Jakarta –
KPK menahan dua tersangka dari perkara pengadaan liquefied natural gas (LNG) atau Gas Alam Cair, Yenni Andayani (YA) selaku Direktur Gas PT Pertamina (Persero) (27 November 2014-2018 dan Hari Karyuliarto (HK) sebagai Direktur Gas PT Pertamina (Persero). Keduanya diduga memberikan persetujuan pengadaan LNG Import tanpa adanya pedoman pengadaan.
Plt Deputi Penindakan dan Eksekusi KPK Asep Guntur Rahayu dalam konferensi pers di gedung Merah Putih KPK, Kuningan, Jakarta Selatan, Kamis (31/7) menjelaskan pembelian LNG import ini dilakukan dengan penandatangan kontrak pembelian pada tahun 2013 dan 2014. Selanjutnya kedua kontrak digabungkan menjadi satu kontrak di tahun 2015.
SCROLL TO CONTINUE WITH CONTENT
Asep menerangkan jangka waktu kontrak pembelian tersebut selama 20 tahun, pengiriman dimulai dari tahun 2019 sampai dengan 2039. Adapun nilai total kontrak sekitar kurang lebih USD 12 miliar sesuai harga gas pada saat itu hingga tahun berjalan.
“Bahwa tersangka HK dan YA, diduga memberikan persetujuan pengadaan LNG Import tanpa adanya pedoman pengadaan, memberikan izin prinsip tanpa didukung dasar justifikasi dan analisa secara teknis dan ekonomi,” terang Asep.
Tak hanya itu, pembelian LNG tersebut juga tanpa adanya ‘back to back’ kontrak di Indonesia atau dengan pihak lain. Hal ini pun berpengaruh terhadap LNG yang diimport tersebut tidak punya kepastian pembeli dan pemakainya.
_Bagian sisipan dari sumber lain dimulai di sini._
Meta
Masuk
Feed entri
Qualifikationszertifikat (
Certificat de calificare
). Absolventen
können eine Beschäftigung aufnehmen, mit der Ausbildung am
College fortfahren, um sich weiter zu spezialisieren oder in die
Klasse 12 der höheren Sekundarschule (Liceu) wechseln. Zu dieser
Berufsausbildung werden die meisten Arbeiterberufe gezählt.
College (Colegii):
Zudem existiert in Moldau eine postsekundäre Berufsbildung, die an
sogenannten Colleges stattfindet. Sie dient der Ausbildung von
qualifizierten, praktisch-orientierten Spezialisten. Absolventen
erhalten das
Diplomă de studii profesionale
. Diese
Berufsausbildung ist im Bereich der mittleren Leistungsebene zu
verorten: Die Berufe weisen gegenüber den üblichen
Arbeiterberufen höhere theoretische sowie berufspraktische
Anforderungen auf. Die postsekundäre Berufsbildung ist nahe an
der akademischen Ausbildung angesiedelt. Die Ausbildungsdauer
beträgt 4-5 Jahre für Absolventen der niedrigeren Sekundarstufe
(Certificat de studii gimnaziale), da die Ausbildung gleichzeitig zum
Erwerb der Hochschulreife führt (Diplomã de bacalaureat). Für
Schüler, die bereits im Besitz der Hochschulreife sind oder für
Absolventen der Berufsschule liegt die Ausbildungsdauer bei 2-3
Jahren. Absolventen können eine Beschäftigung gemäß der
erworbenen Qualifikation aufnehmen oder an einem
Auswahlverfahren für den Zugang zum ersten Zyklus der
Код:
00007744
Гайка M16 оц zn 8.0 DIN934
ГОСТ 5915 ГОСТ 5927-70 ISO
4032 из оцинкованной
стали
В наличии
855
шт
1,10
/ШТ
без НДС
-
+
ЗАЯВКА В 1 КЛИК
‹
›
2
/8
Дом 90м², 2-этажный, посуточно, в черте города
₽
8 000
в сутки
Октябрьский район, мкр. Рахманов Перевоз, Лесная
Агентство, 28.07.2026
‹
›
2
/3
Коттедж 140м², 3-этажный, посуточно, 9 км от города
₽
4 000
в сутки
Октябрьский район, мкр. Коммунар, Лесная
“Faktanya, LNG yang di-import tersebut tidak pernah masuk ke Indonesia hingga saat ini, dan harganya lebih mahal dari pada produk gas di Indonesia,” katanya.
Selain itu, Asep juga mengungkapkan bahwa pembelian LNG ini tanpa adanya rekomendasi atau izin dari Kementrian ESDM. Padahal, kebijakan import Gas atau LNG harus ada penetapan akan kebutuhan Import dari Mentri ESDM dan rekomendasi sebagai syarat Import.
“Rekomendasi ini sangat penting untuk menjaga iklim bisnis migas di dalam negeri, karena saat ini Indonesia juga sedang mengembangkan daerah atau wilayah yang mempunyai potensi gas dapat segera diproduksi, agar dapat menghasilkan devisa dan penerimaan negara, seperti Masela, Andaman, Teluk Bintuni dan pengembangan beberapa blok Gas di Kalimantan,”
Tersangka HK dan YA juga diduga dengan sengaja melakukan pembelian LNG Import tanpa persetujuan RUPS dan Komisaris. Padahal pembelian LNG import adalah kontrak jangka panjang selama 20 tahun dan bukan kegiatan operasional rutin dan dengan nilai kontrak materil.
“Penyidik juga menemukan adanya dugaan pemalsuan dokumen persetujuan direksi, kemudian tidak ada pelaporan dokumen persetujuan direksi kepada komisaris yang merupakan kewajiban direksi sesuai dengan AD/ART PT pertamina (persero),” ungkap Asep.
“Dengan sengaja tidak melaporkan ke komisaris, baik rencana perjalanan dinas maupun perjalan dinas yang sudah selesai dari USA untuk penandatangan LNG SPA Train 2 Corpus Christi,” pungkasnya.
Kedua tersangka pun disangkakan melanggar Pasal 2 ayat (1) atau Pasal 3 Undang-Undang Republik Indonesia Nomor 31 Tahun 1999 tentang Pemberantasan tindak Pidana Korupsi sebagaimana telah diubah dengan Undang-Undang Republik Indonesia Nomor 20 Tahun 2001 tentang Perubahan Atas Undang-Undang Nomor 31 Tahun 1999 tentang Pemberantasan Tindak Pidana Korupsi Jo Pasal 55 ayat (1) ke 1 KUHP.